I am on a very similar routine as Takingcontrol58 and also work with a naturopath, acupuncturist, IV therapist etc. who helped support my healthy body through the treatments and currently.

Your mom sounds like a wonderful person and having that positive attitude is a great gift!  She is blessed to have you and it's great that you are continuing to learn and gather information.  Try not to let it or the thoughts of it consume your life - each day is a gift and unwrapping it is a blessing, so I encourage you to enjoy it and take as much joy as you can from each and every one.  Your joy and zest for life will fuel your mom's and you both will benefit. 

Hope that makes sense.  You are welcome to come back as often as you need for anything that comes to mind.  We are here for you.  (((HUGS)))

Kvdyson's picture
Kvdyson
Posts: 789
Joined: Jan 2016

Valentine, my diagnosis was different than your Mom's but wanted to reach out to tell you that I am so glad that you found us!
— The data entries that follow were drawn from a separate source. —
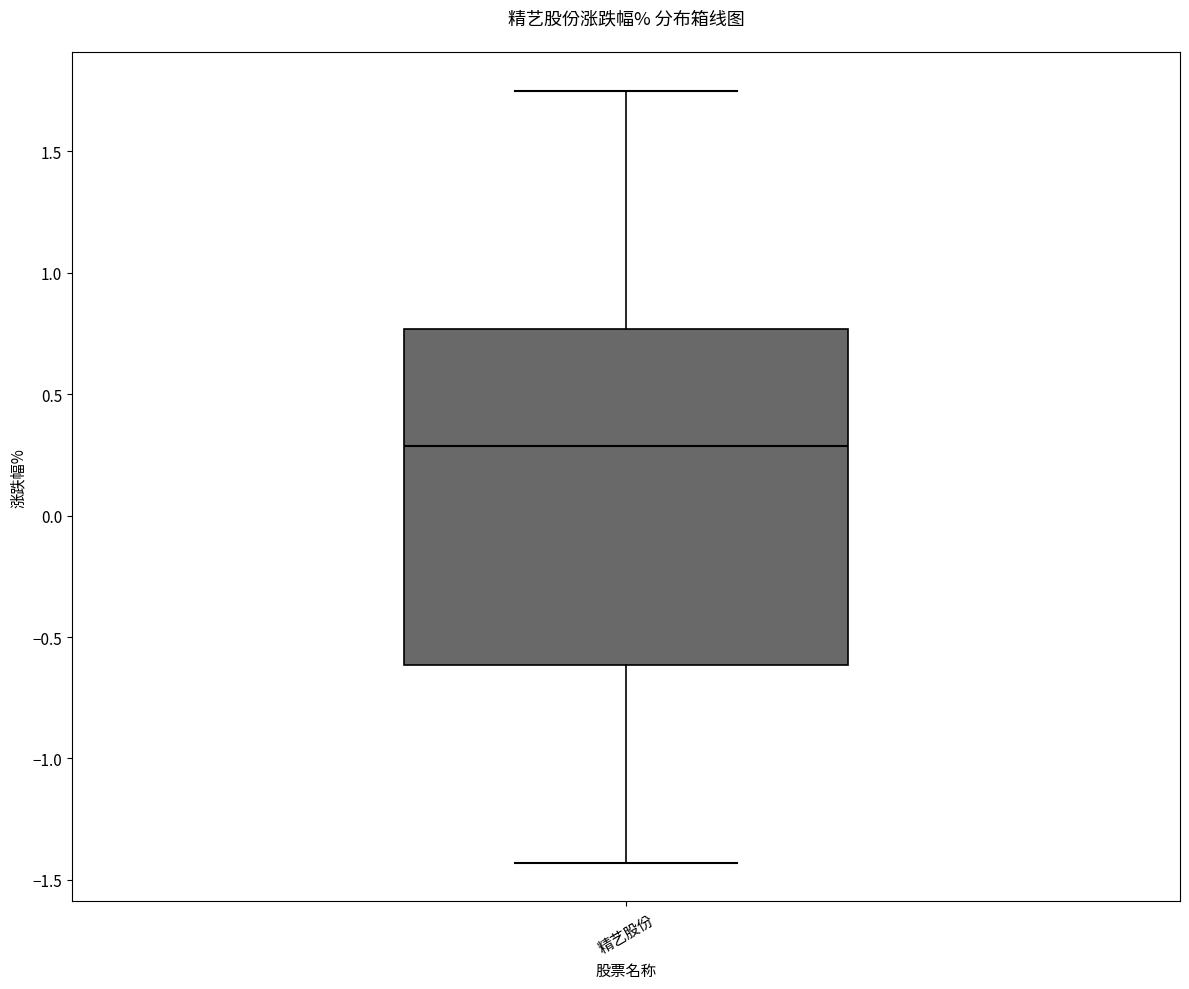

Where is the upper edge of the box for 精艺股份 on the y-axis? The values are not printed on the chart, so give them approximately, as read against the axis.

0.75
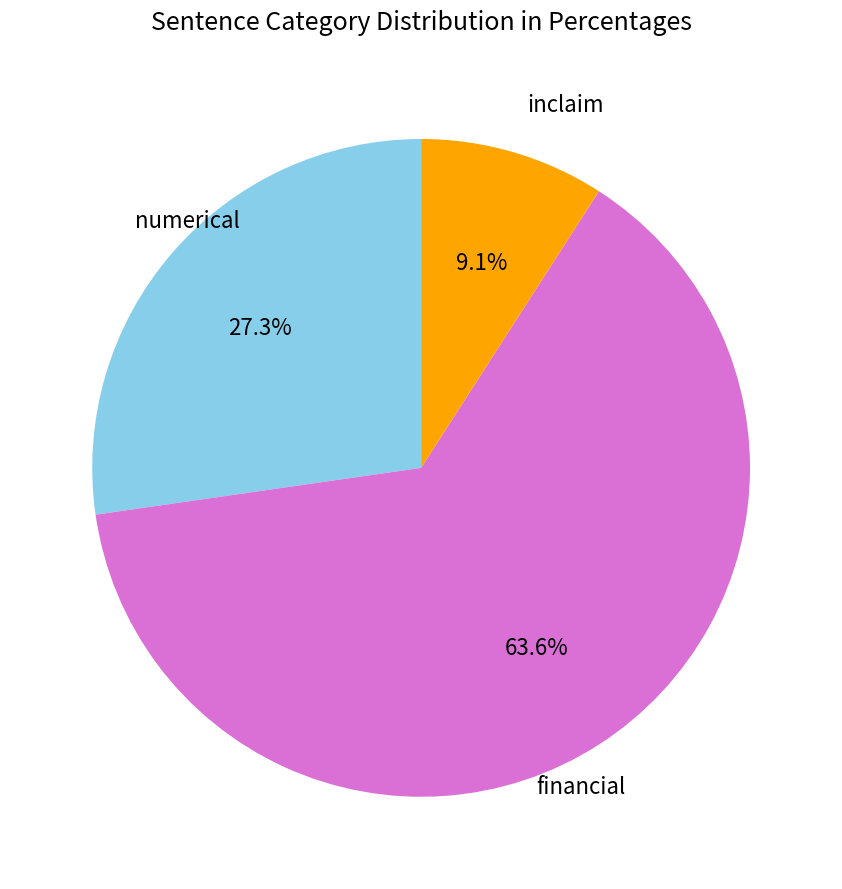

Does any single category account for the majority?

Yes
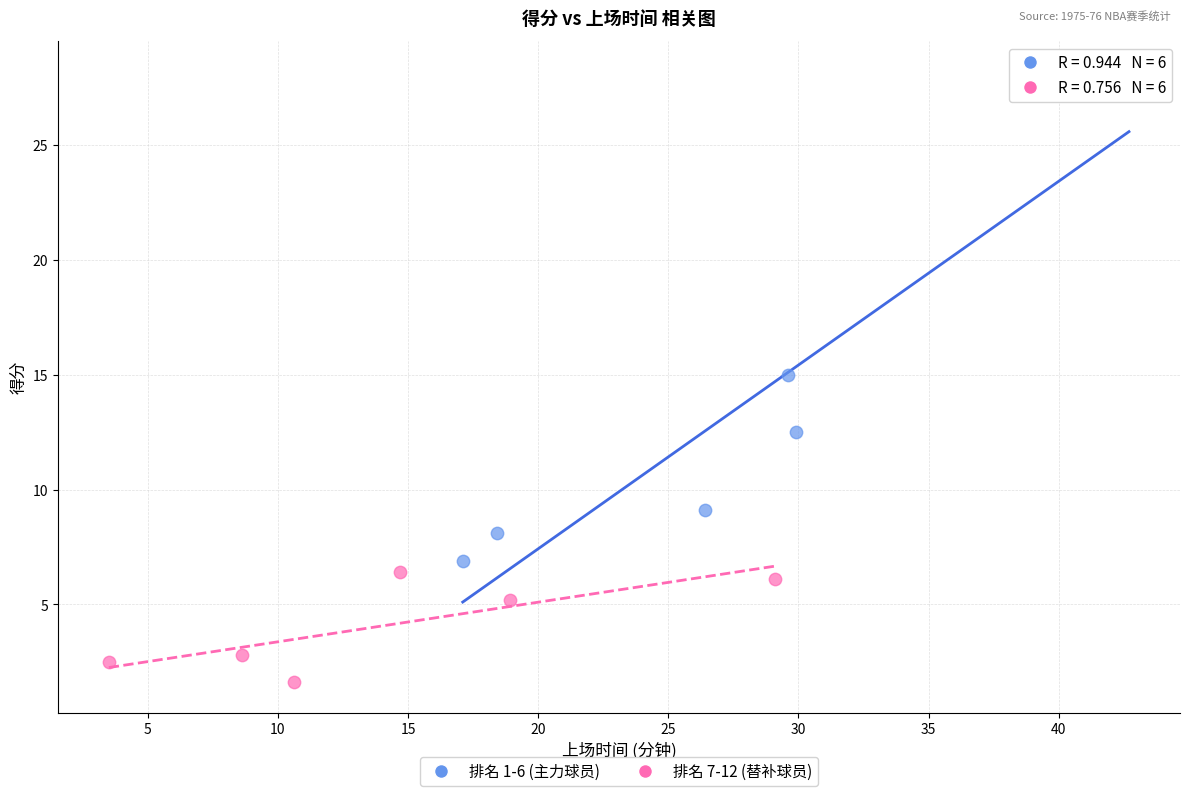

Which series contains the lowest Y value?

排名 7-12 (替补球员)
This is a great group of people who are willing to share experiences and opinion so please don't be shy about asking. Good luck to your Mom, you and your brother as you all continue this journey together. Kim 

Soup52's picture
Soup52
Posts: 903
Joined: Jan 2016

Valentine, I was diagnosed with clear cell endometrial cancer grade 3C  in august of 2015. I had robotic surgery, internal and external radiation, and 6 rounds of chemotherapy with carbo and taxol. After my Ct scan in June 2016 I was clear and am currently remaining so visiting my gynochologist every 3 months. I know my type has a good chance of reoccurring, but I remain hopeful and have never asked my doctor with a prognosis of how long I have to live. I am currently 64 and am enjoying life. Your mother is blessed to have you caring and concerned for her. Since im not yet a long term survivor I guess I have no other words of wisdom, but to enjoy all the time you have with her. I know there are others who have tried immunotherapy with some success also. Our prayers are with you.